Work request ▸ Below is a listing; repeat exactly the lines from the one containing "pinky pip: (14, 381)" to the one containing "thumb ip: (192, 337)", both included.

Task input ▸
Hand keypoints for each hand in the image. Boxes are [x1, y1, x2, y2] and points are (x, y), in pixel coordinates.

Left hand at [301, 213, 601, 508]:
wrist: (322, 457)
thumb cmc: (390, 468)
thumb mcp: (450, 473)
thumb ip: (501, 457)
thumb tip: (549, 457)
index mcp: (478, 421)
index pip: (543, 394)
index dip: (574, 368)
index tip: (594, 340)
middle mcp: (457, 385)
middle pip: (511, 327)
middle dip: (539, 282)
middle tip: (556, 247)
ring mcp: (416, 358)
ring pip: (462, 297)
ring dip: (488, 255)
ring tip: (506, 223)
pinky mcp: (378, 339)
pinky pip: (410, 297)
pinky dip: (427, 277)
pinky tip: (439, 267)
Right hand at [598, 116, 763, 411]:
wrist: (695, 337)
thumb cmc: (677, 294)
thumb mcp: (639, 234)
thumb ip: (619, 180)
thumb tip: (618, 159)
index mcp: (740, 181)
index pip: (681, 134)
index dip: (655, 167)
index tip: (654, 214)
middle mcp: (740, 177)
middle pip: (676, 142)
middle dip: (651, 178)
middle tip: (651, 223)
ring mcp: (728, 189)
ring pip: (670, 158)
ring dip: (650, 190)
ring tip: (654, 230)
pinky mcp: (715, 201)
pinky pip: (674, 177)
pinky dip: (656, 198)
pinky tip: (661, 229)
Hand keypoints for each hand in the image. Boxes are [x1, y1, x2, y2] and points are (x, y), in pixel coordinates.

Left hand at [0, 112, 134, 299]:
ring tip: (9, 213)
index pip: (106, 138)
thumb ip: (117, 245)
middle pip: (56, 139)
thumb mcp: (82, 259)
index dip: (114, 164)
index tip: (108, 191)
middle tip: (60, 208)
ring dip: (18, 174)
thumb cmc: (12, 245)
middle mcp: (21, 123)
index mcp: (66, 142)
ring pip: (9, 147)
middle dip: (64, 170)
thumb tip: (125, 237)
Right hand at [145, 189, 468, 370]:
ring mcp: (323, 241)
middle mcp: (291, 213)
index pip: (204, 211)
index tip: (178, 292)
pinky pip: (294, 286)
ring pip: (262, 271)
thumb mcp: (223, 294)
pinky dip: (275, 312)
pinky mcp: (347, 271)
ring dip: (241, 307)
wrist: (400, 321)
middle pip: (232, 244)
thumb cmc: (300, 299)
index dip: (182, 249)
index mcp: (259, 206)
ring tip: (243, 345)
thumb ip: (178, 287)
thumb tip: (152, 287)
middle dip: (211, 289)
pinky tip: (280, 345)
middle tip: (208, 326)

---

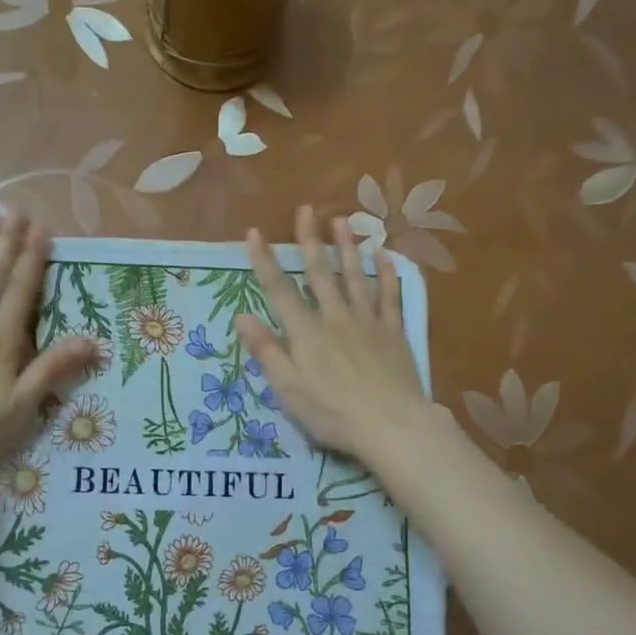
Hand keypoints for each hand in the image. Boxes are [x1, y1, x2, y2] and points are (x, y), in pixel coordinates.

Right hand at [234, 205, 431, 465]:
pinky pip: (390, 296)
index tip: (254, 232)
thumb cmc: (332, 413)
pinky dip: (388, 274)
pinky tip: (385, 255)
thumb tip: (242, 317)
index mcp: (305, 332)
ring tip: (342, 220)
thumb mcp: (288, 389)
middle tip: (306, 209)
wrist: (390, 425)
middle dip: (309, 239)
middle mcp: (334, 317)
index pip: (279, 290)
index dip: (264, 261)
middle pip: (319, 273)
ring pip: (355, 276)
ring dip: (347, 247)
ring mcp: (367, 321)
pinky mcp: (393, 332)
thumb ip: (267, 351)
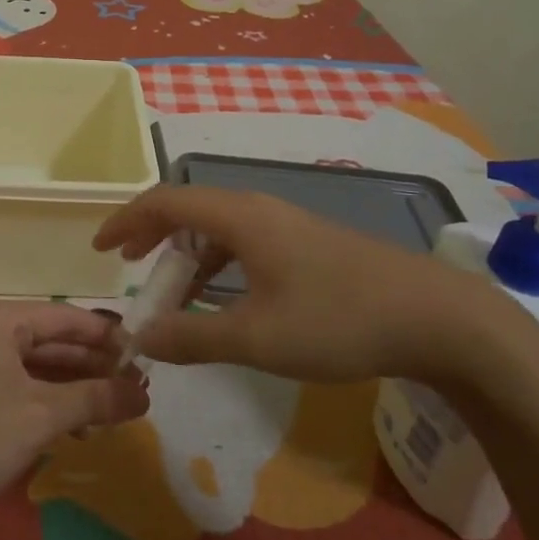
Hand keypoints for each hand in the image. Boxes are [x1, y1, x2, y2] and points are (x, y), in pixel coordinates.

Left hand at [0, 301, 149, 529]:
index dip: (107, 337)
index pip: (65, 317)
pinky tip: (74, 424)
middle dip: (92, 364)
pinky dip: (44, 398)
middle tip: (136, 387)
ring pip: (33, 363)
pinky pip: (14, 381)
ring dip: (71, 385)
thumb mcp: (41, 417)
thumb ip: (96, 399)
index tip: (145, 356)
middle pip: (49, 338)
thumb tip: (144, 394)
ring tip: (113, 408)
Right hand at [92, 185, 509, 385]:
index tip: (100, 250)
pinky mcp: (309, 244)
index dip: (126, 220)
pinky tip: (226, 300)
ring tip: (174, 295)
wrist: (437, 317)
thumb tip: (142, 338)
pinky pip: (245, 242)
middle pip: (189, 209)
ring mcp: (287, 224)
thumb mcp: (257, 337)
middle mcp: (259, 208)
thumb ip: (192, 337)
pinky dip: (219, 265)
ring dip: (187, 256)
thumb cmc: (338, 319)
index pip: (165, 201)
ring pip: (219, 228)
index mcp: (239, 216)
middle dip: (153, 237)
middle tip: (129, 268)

Exercise result ▸
pinky pip: (14, 381)
ring dip: (71, 385)
thumb mcp: (41, 417)
thumb ip: (96, 399)
index tip: (145, 356)
middle pip: (49, 338)
thumb tip: (144, 394)
ring tip: (113, 408)
Right hand at [92, 185, 509, 385]:
index tip: (100, 250)
pinky mcp: (309, 244)
index dip: (126, 220)
pinky tip: (226, 300)
ring tip: (174, 295)
wrist: (437, 317)
thumb tip: (142, 338)
pinky pip: (245, 242)
middle pip: (189, 209)
ring mcp: (287, 224)
thumb mcp: (257, 337)
middle mcp: (259, 208)
thumb ip: (192, 337)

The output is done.